(GOAL OF THE EXERCISE)
Output exactly the lines from the one with "right shoulder: (584, 343, -4)" to the close of the records below, first and last included.

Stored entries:
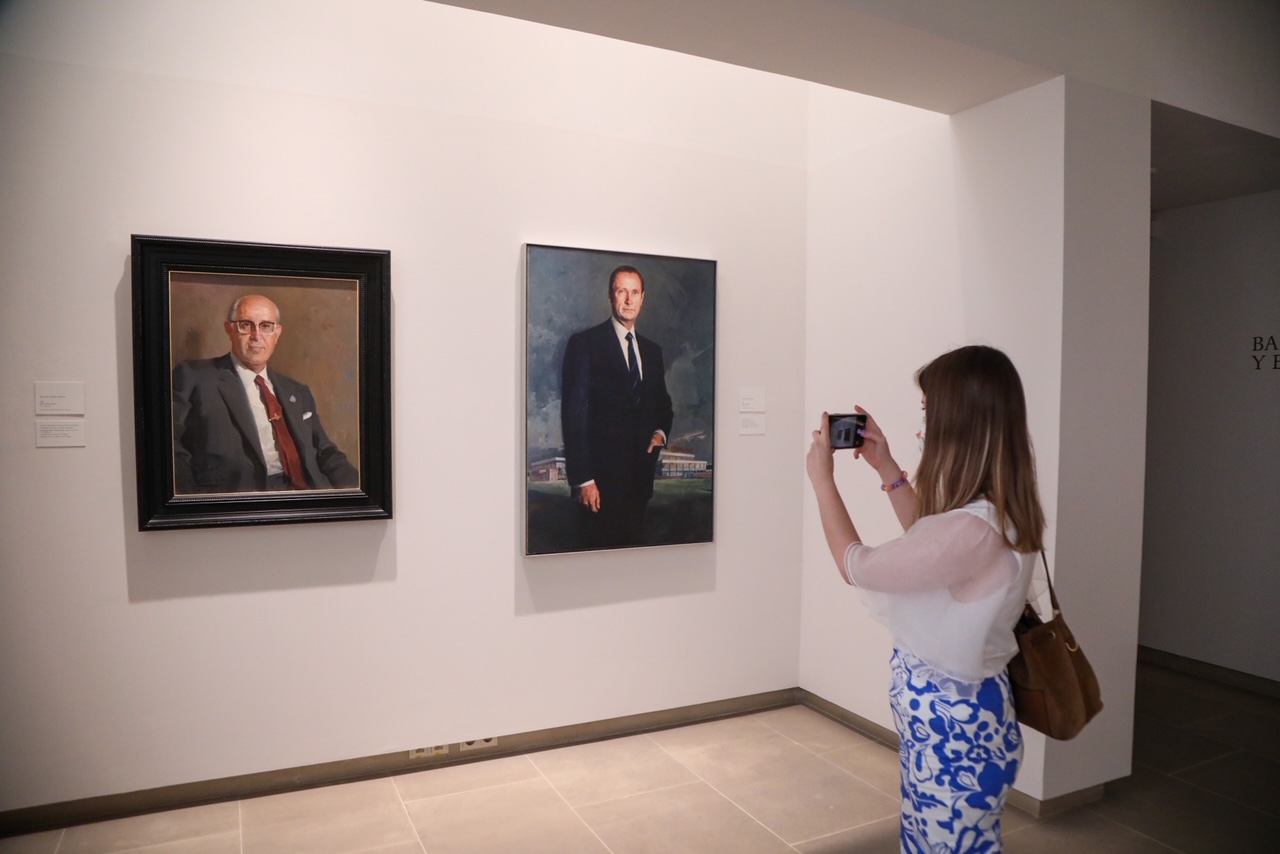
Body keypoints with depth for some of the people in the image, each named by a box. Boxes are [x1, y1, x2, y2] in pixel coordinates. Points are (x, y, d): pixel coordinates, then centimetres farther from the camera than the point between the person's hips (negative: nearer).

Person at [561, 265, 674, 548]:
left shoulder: (652, 351, 14)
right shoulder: (584, 343, -4)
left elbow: (662, 403, 25)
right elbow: (574, 413, -9)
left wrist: (660, 432, 1)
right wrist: (582, 479, -15)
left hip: (641, 474, 6)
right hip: (601, 474, -5)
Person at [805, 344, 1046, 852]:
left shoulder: (972, 530, -33)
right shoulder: (995, 509, -2)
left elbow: (856, 566, -21)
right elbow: (927, 539, 19)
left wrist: (822, 479, -10)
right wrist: (885, 468, 12)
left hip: (954, 721, -9)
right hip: (952, 709, 9)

(SOLUTION TO THIS PROBLEM)
right shoulder: (584, 343, -4)
left elbow: (662, 403, 25)
right elbow: (574, 413, -9)
left wrist: (660, 432, 1)
right wrist: (582, 479, -15)
left hip: (641, 474, 6)
right hip: (601, 474, -5)
Person at [805, 344, 1046, 852]:
left shoulder: (972, 530, -33)
right shoulder: (995, 509, -2)
left elbow: (856, 566, -21)
right elbow: (927, 539, 19)
left wrist: (822, 479, -10)
right wrist: (885, 468, 12)
left hip: (954, 721, -9)
right hip: (952, 709, 9)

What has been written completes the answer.